■ **Passage to read**
┄┄┄┄┄┄

1. Consider the following statements regarding the Insolvency and Bankruptcy Code (Second Amendment) Bill, 2019.
1. The Bill has introduced a new clause that sets a threshold of 100 homebuyers, or 10% of the buyers, in a residential project.
2. The amendments aim to remove the bottlenecks in insolvency resolution, streamline Corporate Insolvency Resolution Process and protect last-mile funding to boost investment in the financially distressed sectors.
3. The amendments could also lead to “ring-fencing corporate debtor resolved under the IBC in favour of a successful resolution applicant from criminal proceedings against offences committed by previous management.
Which of the statement(s) given above is/are correct?
(a) 2 and 3 only
(b) 1 and 2 only
(c) 1 and 3 only
(d) 1, 2 and 3
Insolvency and Bankruptcy Code (Second Amendment) Bill, 2019
The Bill has introduced a new clause that sets a threshold of 100 homebuyers, or 10% of the buyers, in a residential project, whichever is less, as a requirement to jointly take the developer to an insolvency court. This means that an individual homebuyer, who is a financial creditor, cannot file an insolvency application.
The Insolvency and Bankruptcy Code (Second Amendment) Bill, 2019 proposes to make amendments in the Insolvency and Bankruptcy Code, 2016.
The second amendment bill seeks to amend sections 5(12), 5(15), 7, 11, 14, 16(1), 21(2), 23(1), 29A, 227, 239, 240 in the Insolvency and Bankruptcy Code, 2016 and insert new section 32A in the code.
The new amendments will remove the difficulties faced during insolvency resolution, to further ease doing of business.
The amendments aim to remove the bottlenecks in insolvency resolution, streamline Corporate Insolvency Resolution Process and protect last-mile funding to boost investment in the financially distressed sectors.
The amendments also introduce additional thresholds to prevent frivolous triggering of the Corporate Insolvency Resolution Process. They also ensure that the foundation of a corporate debtor’s business is not lost and it can continue as a going concern by clarifying that the concessions, licenses, permits and clearances could not be terminated or suspended and their renewal denied also cannot be denied during the moratorium period.

┄┄┄┄┄┄

■ **Material shown**
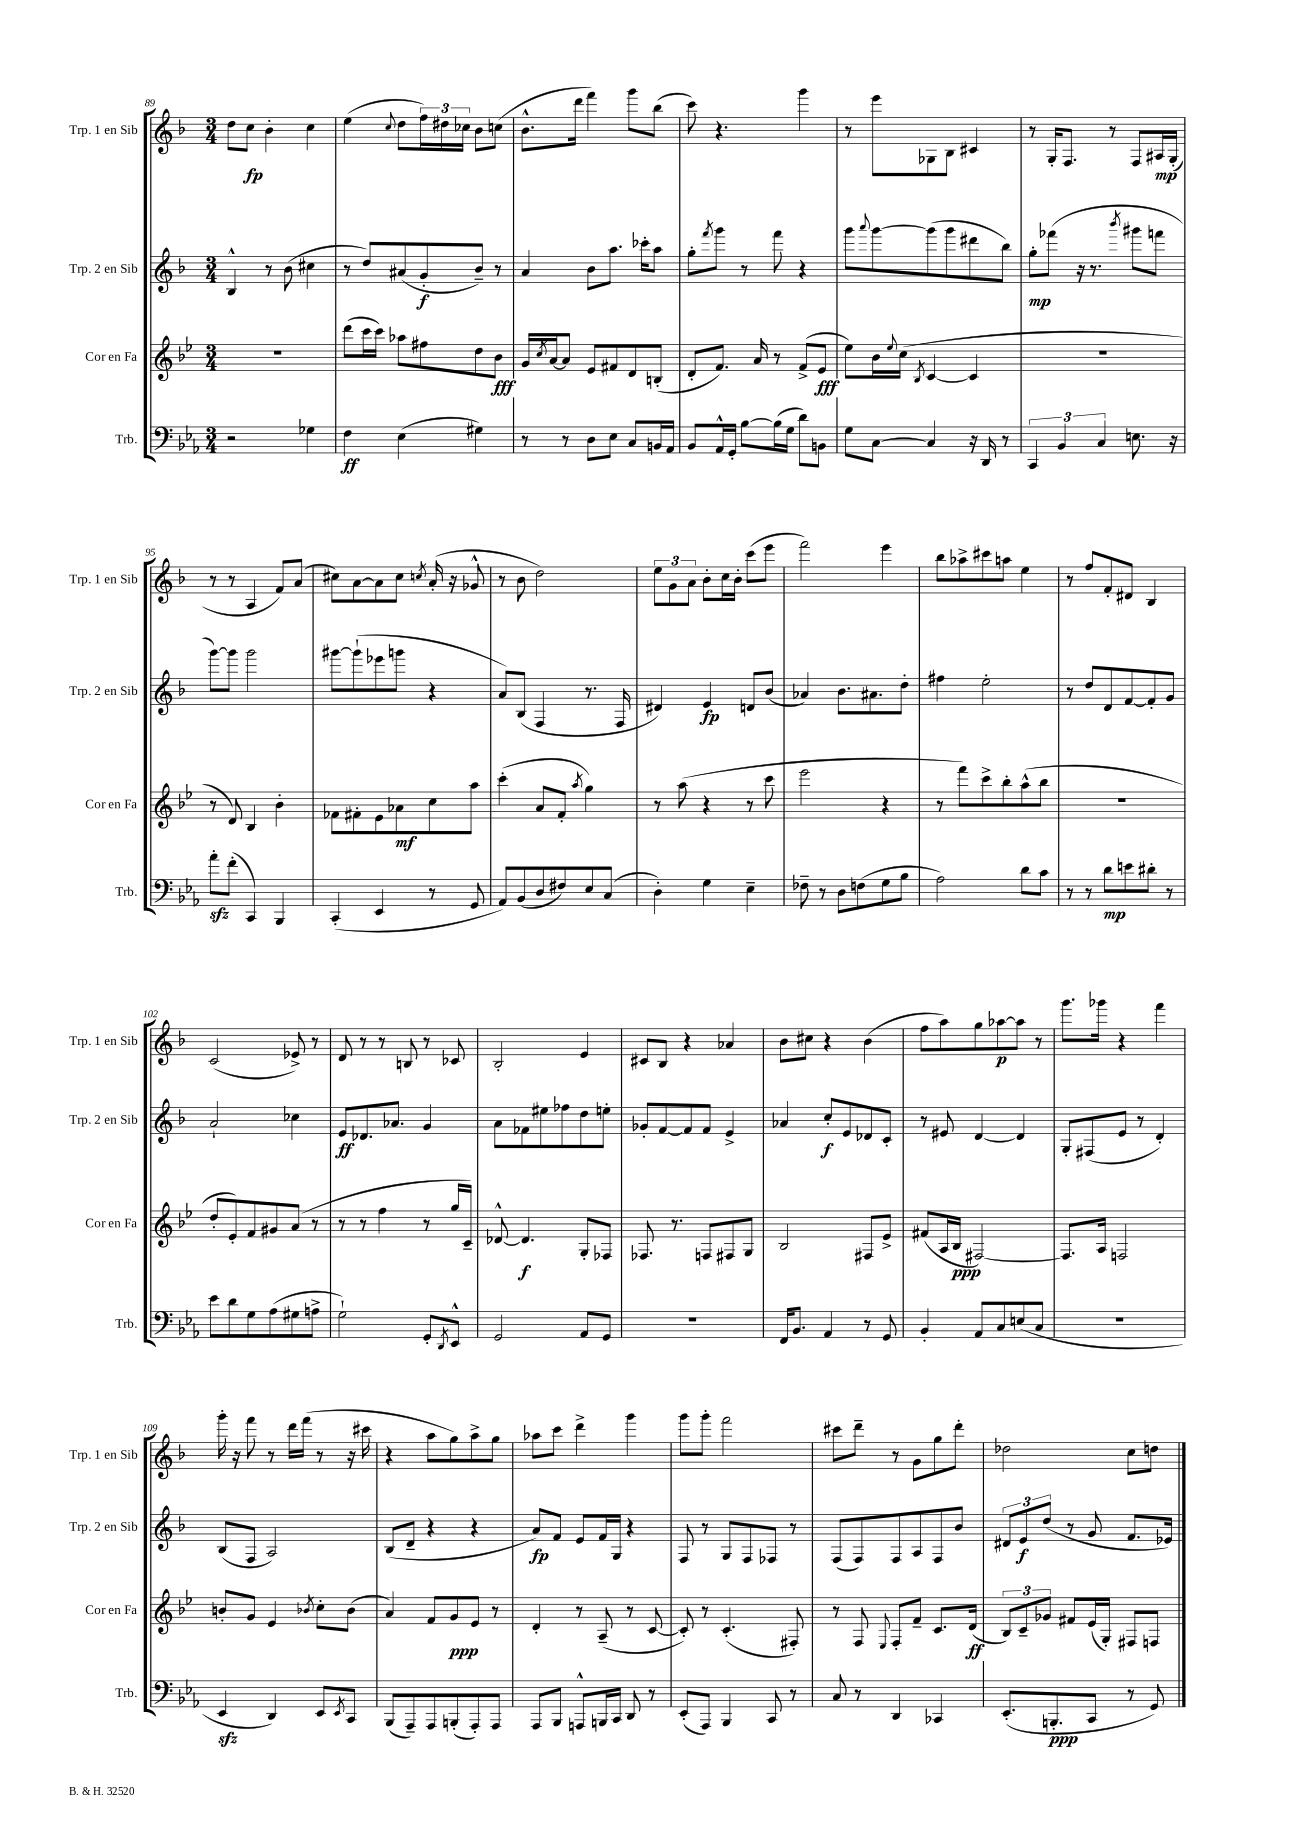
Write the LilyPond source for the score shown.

┄┄┄┄┄┄

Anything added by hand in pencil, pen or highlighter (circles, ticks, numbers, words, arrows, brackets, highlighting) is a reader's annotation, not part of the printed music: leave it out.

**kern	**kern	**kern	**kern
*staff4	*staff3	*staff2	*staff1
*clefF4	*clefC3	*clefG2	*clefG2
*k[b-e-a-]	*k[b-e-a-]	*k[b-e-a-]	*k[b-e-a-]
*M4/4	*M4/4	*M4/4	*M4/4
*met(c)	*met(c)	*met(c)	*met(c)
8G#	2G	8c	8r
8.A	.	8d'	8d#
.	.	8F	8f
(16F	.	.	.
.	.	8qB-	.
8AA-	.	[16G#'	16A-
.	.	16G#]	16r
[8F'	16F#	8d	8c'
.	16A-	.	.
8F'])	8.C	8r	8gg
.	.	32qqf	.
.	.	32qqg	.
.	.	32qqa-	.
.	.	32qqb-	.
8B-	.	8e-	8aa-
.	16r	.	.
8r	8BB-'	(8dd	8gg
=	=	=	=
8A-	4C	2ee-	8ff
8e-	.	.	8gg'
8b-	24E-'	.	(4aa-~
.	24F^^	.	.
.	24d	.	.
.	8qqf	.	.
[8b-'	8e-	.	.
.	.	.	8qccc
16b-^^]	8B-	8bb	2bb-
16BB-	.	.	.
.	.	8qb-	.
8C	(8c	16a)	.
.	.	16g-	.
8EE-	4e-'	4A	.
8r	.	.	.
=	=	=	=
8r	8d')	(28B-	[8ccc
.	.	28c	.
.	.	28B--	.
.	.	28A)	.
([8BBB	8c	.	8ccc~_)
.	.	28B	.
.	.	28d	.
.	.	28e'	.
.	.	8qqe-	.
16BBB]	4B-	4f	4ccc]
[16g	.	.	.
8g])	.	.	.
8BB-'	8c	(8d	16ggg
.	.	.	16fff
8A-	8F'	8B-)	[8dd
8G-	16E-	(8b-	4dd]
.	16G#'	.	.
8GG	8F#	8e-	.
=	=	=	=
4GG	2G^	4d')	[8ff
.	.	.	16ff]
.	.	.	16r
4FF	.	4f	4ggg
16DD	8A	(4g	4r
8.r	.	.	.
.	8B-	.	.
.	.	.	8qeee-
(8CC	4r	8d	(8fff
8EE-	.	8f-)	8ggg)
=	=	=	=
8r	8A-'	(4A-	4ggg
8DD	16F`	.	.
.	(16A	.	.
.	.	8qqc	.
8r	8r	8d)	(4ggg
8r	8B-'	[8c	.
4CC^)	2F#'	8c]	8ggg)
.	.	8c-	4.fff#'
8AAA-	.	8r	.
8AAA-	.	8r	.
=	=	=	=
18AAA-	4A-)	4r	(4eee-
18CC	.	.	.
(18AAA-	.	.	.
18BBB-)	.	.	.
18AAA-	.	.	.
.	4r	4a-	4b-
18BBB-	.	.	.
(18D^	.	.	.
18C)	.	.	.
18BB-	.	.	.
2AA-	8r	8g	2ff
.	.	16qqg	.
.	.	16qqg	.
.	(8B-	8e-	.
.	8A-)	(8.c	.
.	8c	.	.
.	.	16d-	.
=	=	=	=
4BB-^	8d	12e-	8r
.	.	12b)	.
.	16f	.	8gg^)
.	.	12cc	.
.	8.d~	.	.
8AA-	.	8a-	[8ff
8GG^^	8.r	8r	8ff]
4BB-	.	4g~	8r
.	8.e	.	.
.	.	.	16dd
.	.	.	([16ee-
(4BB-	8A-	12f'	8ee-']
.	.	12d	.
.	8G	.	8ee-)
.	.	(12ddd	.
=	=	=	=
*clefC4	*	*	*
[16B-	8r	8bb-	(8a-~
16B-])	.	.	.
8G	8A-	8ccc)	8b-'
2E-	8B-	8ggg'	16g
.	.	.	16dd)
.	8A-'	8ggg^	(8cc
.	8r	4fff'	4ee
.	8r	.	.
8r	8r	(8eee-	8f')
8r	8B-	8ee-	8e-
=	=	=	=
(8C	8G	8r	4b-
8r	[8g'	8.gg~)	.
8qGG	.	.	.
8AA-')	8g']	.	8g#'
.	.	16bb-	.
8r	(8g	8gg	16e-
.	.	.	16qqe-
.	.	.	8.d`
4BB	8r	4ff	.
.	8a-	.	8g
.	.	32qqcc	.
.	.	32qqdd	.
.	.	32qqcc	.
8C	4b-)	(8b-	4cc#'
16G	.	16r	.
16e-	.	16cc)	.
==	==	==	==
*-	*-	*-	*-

┄┄┄┄┄┄

■ **Aim 1**
In the passage on the Insolvency and Bankruptcy Code amendment, which new section does the second amendment bill insert into the code?
■ **Aim 2**
Return the part of the passage on the Insolvency and Bankruptcy Code amendment between "3. The amendments" and "Bankruptcy Code, 2016.", inclusive, copied word for word.

■ **Answer 1**
Section 32A

■ **Answer 2**
3. The amendments could also lead to “ring-fencing corporate debtor resolved under the IBC in favour of a successful resolution applicant from criminal proceedings against offences committed by previous management.
Which of the statement(s) given above is/are correct?
(a) 2 and 3 only
(b) 1 and 2 only
(c) 1 and 3 only
(d) 1, 2 and 3
Insolvency and Bankruptcy Code (Second Amendment) Bill, 2019
The Bill has introduced a new clause that sets a threshold of 100 homebuyers, or 10% of the buyers, in a residential project, whichever is less, as a requirement to jointly take the developer to an insolvency court. This means that an individual homebuyer, who is a financial creditor, cannot file an insolvency application.
The Insolvency and Bankruptcy Code (Second Amendment) Bill, 2019 proposes to make amendments in the Insolvency and Bankruptcy Code, 2016.